**** PROVIDED RECORDS

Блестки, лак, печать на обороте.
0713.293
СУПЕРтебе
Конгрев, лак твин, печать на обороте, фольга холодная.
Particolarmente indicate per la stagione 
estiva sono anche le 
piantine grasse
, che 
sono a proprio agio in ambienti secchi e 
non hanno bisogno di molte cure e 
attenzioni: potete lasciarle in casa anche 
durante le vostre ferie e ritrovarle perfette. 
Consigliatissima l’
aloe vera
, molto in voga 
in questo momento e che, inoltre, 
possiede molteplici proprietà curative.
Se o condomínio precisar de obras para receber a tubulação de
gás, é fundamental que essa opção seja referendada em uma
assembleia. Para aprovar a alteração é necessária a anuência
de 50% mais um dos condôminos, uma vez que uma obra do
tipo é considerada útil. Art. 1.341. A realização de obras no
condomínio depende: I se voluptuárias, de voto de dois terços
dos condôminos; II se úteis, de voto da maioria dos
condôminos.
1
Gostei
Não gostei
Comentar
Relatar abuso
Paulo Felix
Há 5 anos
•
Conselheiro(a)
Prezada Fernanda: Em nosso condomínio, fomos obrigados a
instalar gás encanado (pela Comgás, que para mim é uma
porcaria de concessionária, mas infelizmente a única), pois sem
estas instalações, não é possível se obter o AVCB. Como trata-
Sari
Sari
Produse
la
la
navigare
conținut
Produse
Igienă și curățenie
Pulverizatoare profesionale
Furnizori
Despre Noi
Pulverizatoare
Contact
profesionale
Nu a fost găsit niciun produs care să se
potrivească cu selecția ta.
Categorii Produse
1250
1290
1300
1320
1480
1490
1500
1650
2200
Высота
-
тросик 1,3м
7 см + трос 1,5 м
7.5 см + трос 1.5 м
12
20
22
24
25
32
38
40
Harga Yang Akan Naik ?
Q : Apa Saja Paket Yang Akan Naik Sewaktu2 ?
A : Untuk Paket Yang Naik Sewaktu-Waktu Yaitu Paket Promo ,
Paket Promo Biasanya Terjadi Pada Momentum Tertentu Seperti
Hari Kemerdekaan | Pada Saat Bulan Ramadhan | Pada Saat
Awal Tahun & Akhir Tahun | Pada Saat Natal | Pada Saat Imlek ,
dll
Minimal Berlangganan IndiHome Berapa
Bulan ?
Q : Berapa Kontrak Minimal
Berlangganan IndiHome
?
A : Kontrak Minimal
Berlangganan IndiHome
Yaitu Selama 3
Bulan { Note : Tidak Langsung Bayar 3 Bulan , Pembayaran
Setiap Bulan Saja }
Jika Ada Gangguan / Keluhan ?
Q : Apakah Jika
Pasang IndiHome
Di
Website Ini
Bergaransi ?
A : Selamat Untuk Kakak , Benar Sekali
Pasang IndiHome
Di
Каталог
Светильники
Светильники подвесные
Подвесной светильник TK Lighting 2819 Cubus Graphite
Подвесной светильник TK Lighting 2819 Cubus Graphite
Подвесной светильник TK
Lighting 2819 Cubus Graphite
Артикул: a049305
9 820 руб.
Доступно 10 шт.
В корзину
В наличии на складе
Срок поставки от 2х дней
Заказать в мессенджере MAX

********

■ TASK ITEM:
Please count the lines above that contain the word "profesionale", and reply with the number alone.

■ SOLUTION FOR THIS EXERCISE:
2